La démonstration de ces agissements répétés et de leurs conséquences sur l’équilibre psychique des salariés est complexe. Elle s’inscrit dans une forme de proximité entre le harceleur et le harcelé, d’autant plus qu’en droit pénal à l’inverse du droit social, le harceleur doit agir avec intention. Les dirigeants de l’époque ont tenté de contester la commission de l’infraction au motif qu’ils ne connaissaient pas les victimes. En réalité, ils les connaissaient toutes, car c’était la communauté des salariés qu’ils visaient. Une politique managériale peut-elle en soi constituer un harcèlement moral systémique ? Dans cette affaire, les juges pénaux ont répondu positivement. L’entreprise, via son pool de dirigeants, avait mis en place une politique globale visant à déstabiliser les salariés et les agents, créant par là même un climat professionnel anxiogène. Les juges ont estimé que cela constituait un usage détourné des méthodes de management que la direction ne pouvait ignorer.
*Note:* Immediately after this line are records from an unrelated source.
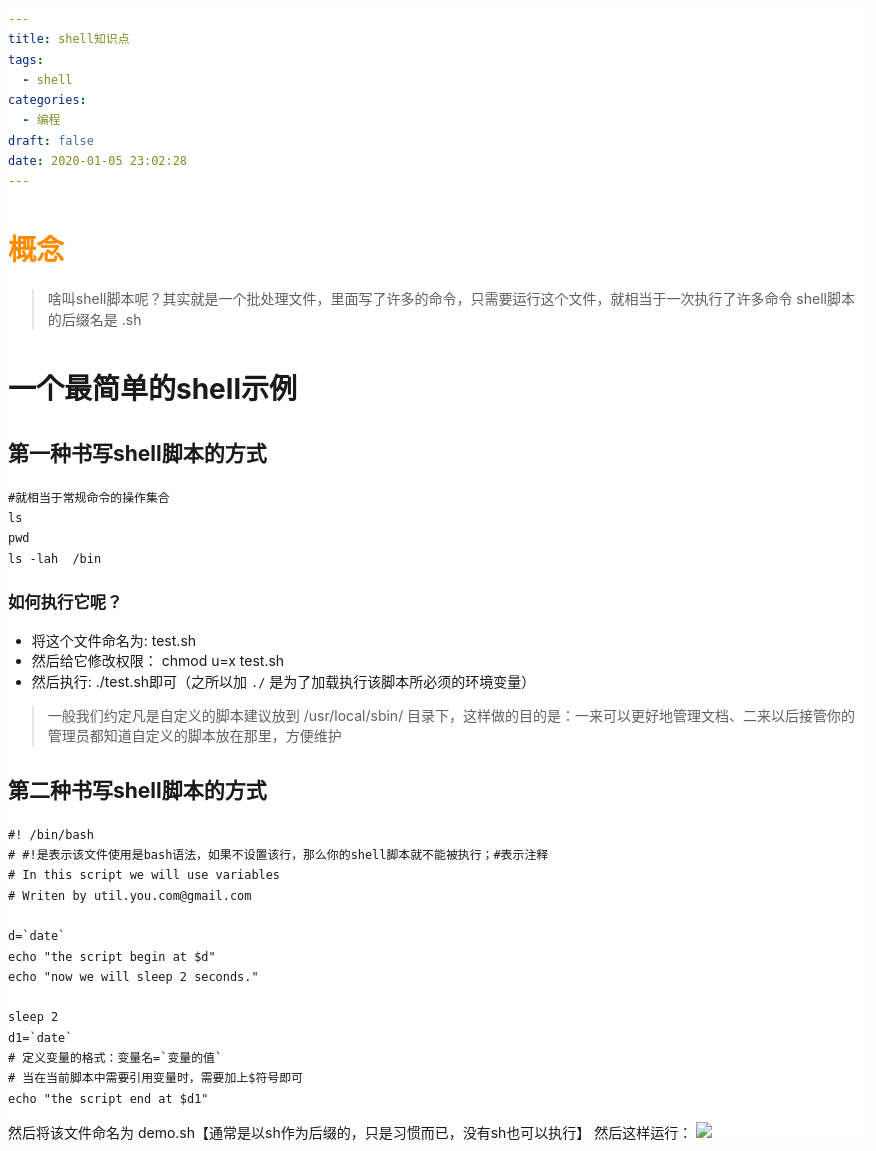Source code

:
 ```yaml
---
title: shell知识点
tags:
  - shell
categories:
  - 编程
draft: false
date: 2020-01-05 23:02:28
---
```


# <font color=#FF8C00>概念</font>
> 啥叫shell脚本呢？其实就是一个批处理文件，里面写了许多的命令，只需要运行这个文件，就相当于一次执行了许多命令
shell脚本的后缀名是   .sh

# 一个最简单的shell示例
## 第一种书写shell脚本的方式
```shell
#就相当于常规命令的操作集合
ls
pwd
ls -lah  /bin
```

### 如何执行它呢？
* 将这个文件命名为:  test.sh
* 然后给它修改权限： chmod u=x test.sh
* 然后执行:    ./test.sh即可（之所以加 `./` 是为了加载执行该脚本所必须的环境变量）
> 一般我们约定凡是自定义的脚本建议放到  /usr/local/sbin/  目录下，这样做的目的是：一来可以更好地管理文档、二来以后接管你的管理员都知道自定义的脚本放在那里，方便维护

## 第二种书写shell脚本的方式
```shell
#! /bin/bash
# #!是表示该文件使用是bash语法，如果不设置该行，那么你的shell脚本就不能被执行；#表示注释
# In this script we will use variables
# Writen by util.you.com@gmail.com

d=`date`
echo "the script begin at $d"
echo "now we will sleep 2 seconds."

sleep 2
d1=`date`
# 定义变量的格式：变量名=`变量的值`
# 当在当前脚本中需要引用变量时，需要加上$符号即可
echo "the script end at $d1"
```
然后将该文件命名为 demo.sh【通常是以sh作为后缀的，只是习惯而已，没有sh也可以执行】
然后这样运行：
<img src="https://cdn.jsdelivr.net/gh/latin-xiao-mao/img/blog-content/shell知识点/1.webp"/>
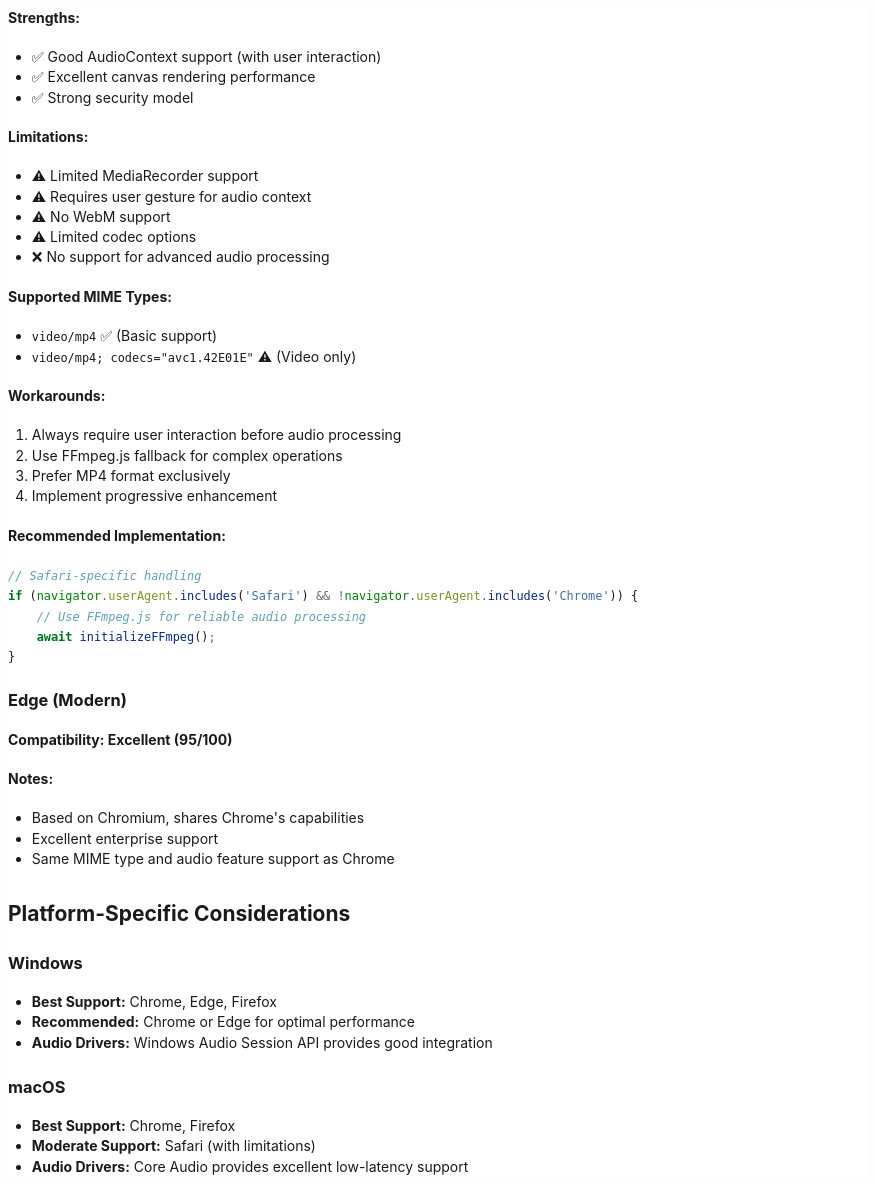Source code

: #### Strengths:
- ✅ Good AudioContext support (with user interaction)
- ✅ Excellent canvas rendering performance
- ✅ Strong security model

#### Limitations:
- ⚠️ Limited MediaRecorder support
- ⚠️ Requires user gesture for audio context
- ⚠️ No WebM support
- ⚠️ Limited codec options
- ❌ No support for advanced audio processing

#### Supported MIME Types:
- `video/mp4` ✅ (Basic support)
- `video/mp4; codecs="avc1.42E01E"` ⚠️ (Video only)

#### Workarounds:
1. Always require user interaction before audio processing
2. Use FFmpeg.js fallback for complex operations
3. Prefer MP4 format exclusively
4. Implement progressive enhancement

#### Recommended Implementation:
```javascript
// Safari-specific handling
if (navigator.userAgent.includes('Safari') && !navigator.userAgent.includes('Chrome')) {
    // Use FFmpeg.js for reliable audio processing
    await initializeFFmpeg();
}
```

### Edge (Modern)
**Compatibility: Excellent (95/100)**

#### Notes:
- Based on Chromium, shares Chrome's capabilities
- Excellent enterprise support
- Same MIME type and audio feature support as Chrome

## Platform-Specific Considerations

### Windows
- **Best Support:** Chrome, Edge, Firefox
- **Recommended:** Chrome or Edge for optimal performance
- **Audio Drivers:** Windows Audio Session API provides good integration

### macOS
- **Best Support:** Chrome, Firefox
- **Moderate Support:** Safari (with limitations)
- **Audio Drivers:** Core Audio provides excellent low-latency support

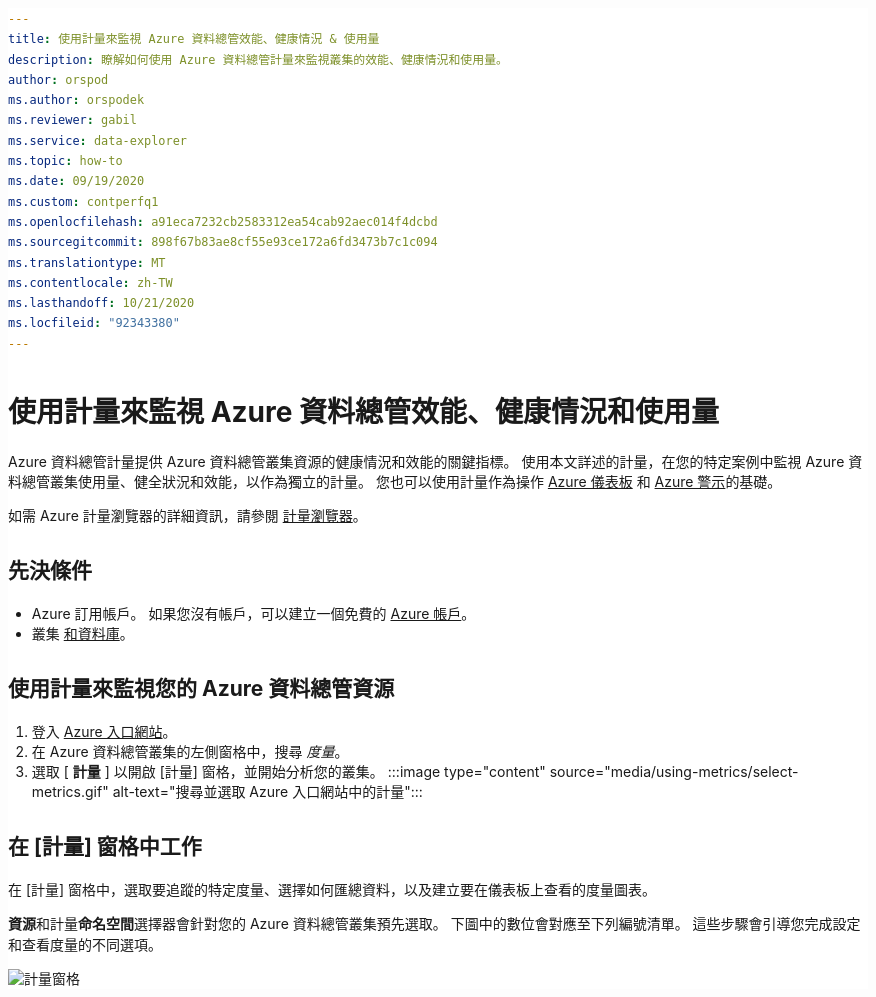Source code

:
 ```yaml
---
title: 使用計量來監視 Azure 資料總管效能、健康情況 & 使用量
description: 瞭解如何使用 Azure 資料總管計量來監視叢集的效能、健康情況和使用量。
author: orspod
ms.author: orspodek
ms.reviewer: gabil
ms.service: data-explorer
ms.topic: how-to
ms.date: 09/19/2020
ms.custom: contperfq1
ms.openlocfilehash: a91eca7232cb2583312ea54cab92aec014f4dcbd
ms.sourcegitcommit: 898f67b83ae8cf55e93ce172a6fd3473b7c1c094
ms.translationtype: MT
ms.contentlocale: zh-TW
ms.lasthandoff: 10/21/2020
ms.locfileid: "92343380"
---
```

# <a name="monitor-azure-data-explorer-performance-health-and-usage-with-metrics"></a>使用計量來監視 Azure 資料總管效能、健康情況和使用量

Azure 資料總管計量提供 Azure 資料總管叢集資源的健康情況和效能的關鍵指標。 使用本文詳述的計量，在您的特定案例中監視 Azure 資料總管叢集使用量、健全狀況和效能，以作為獨立的計量。 您也可以使用計量作為操作 [Azure 儀表板](/azure/azure-portal/azure-portal-dashboards) 和 [Azure 警示](/azure/azure-monitor/platform/alerts-metric-overview)的基礎。

如需 Azure 計量瀏覽器的詳細資訊，請參閱 [計量瀏覽器](/azure/azure-monitor/platform/metrics-getting-started)。

## <a name="prerequisites"></a>先決條件

* Azure 訂用帳戶。 如果您沒有帳戶，可以建立一個免費的 [Azure 帳戶](https://azure.microsoft.com/free/)。
* 叢集 [和資料庫](create-cluster-database-portal.md)。

## <a name="use-metrics-to-monitor-your-azure-data-explorer-resources"></a>使用計量來監視您的 Azure 資料總管資源

1. 登入 [Azure 入口網站](https://portal.azure.com/)。
1. 在 Azure 資料總管叢集的左側窗格中，搜尋 *度量*。
1. 選取 [ **計量** ] 以開啟 [計量] 窗格，並開始分析您的叢集。
    :::image type="content" source="media/using-metrics/select-metrics.gif" alt-text="搜尋並選取 Azure 入口網站中的計量":::

## <a name="work-in-the-metrics-pane"></a>在 [計量] 窗格中工作

在 [計量] 窗格中，選取要追蹤的特定度量、選擇如何匯總資料，以及建立要在儀表板上查看的度量圖表。

**資源**和計量**命名空間**選擇器會針對您的 Azure 資料總管叢集預先選取。 下圖中的數位會對應至下列編號清單。 這些步驟會引導您完成設定和查看度量的不同選項。

![計量窗格](media/using-metrics/metrics-pane.png)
Le tribunal a donc retenu une responsabilité totale de l’entreprise et de ses dirigeants et il a pris soin de le justifier sur plus d’une centaine de pages ce qui est totalement inhabituel. De même il en a consacré autant pour démontrer que ce harcèlement systémique était bien la cause des suicides constatés à l’époque au sein de France Télécom. Ce jugement pédagogique requiert de la part du législateur de parfaire la définition du délit de harcèlement moral au travail, y compris institutionnel ou managérial, afin d’envisager les circonstances aggravantes de la réunion, voire de la bande organisée, concept connu du droit pénal quand un «dessein» mène à un résultat tendant inexorablement vers la commission du délit.
Enfin, la justice pénale, dans son rôle préventif, n’a de sens que si elle autorise le ministère public, par des mécanismes alternatifs aux poursuites, à proposer des conventions judiciaires d’intérêts publics, comme en ce qui concerne la corruption. Il pourrait ainsi être prévu de soumettre les auteurs de l’infraction à des obligations complémentaires dans le cadre d’un sursis de mise à l’épreuve. Par exemple, pour les dirigeants les plus égarés, des interdictions de diriger des équipes ou encore, pour les entreprises défaillantes, des restrictions pour l’accès aux marchés publics.
C’est pourquoi, nous signataires, appelons de nos vœux et interpellons par la présente le gouvernement et le législateur, afin qu’ils renforcent les sanctions encourues et proposent des peines complémentaires pour le délit de harcèlement moral au travail tant dans l’intérêt des salariés que des entreprises pour que l’humain, la santé des femmes et des hommes et leurs conditions de travail restent au cœur des décisions des dirigeants.
Signataires : Jean-Claude Delgenes président Technologia, Yves Monerris avocat pénaliste, Patrice Adam professeur agrégé es droit privé et sciences criminelles Université de Loraine, Chantal Wagenaar magistrat honoraire, Daniel Pical magistrat honoraire, Marc Juston magistrat honoraire, Françoise Maréchal-Thieullent avocate-médiateure à la Cour, David Cluzeau délégué général du Conseil national des employeurs d’avenir, Jean-Louis Osvath président Association L611-10 d’inspecteurs du travail, Michel Debout professeur émérite de médecine légale et de droit de la santé, Vincent de Gaulejac professeur émérite en sociologie clinique Université de Paris, Jean-François Amadieu professeur management Université Paris 1 Sorbonne, Marcel Lourel professeur de Psychologie Santé et travail Université de Lille, Sylvie Mas médecin, Christian Sanchez conseiller social, Veronique Haché ingénieure fonctionnaire d’état, Vincent Cespedes philosophe, Gérard Sebaoun médecin du travail, Michele Sully DRH, Prune Zammarchi étudiante en philosophie politique Ecole des Hautes Etudes en Sciences Sociales.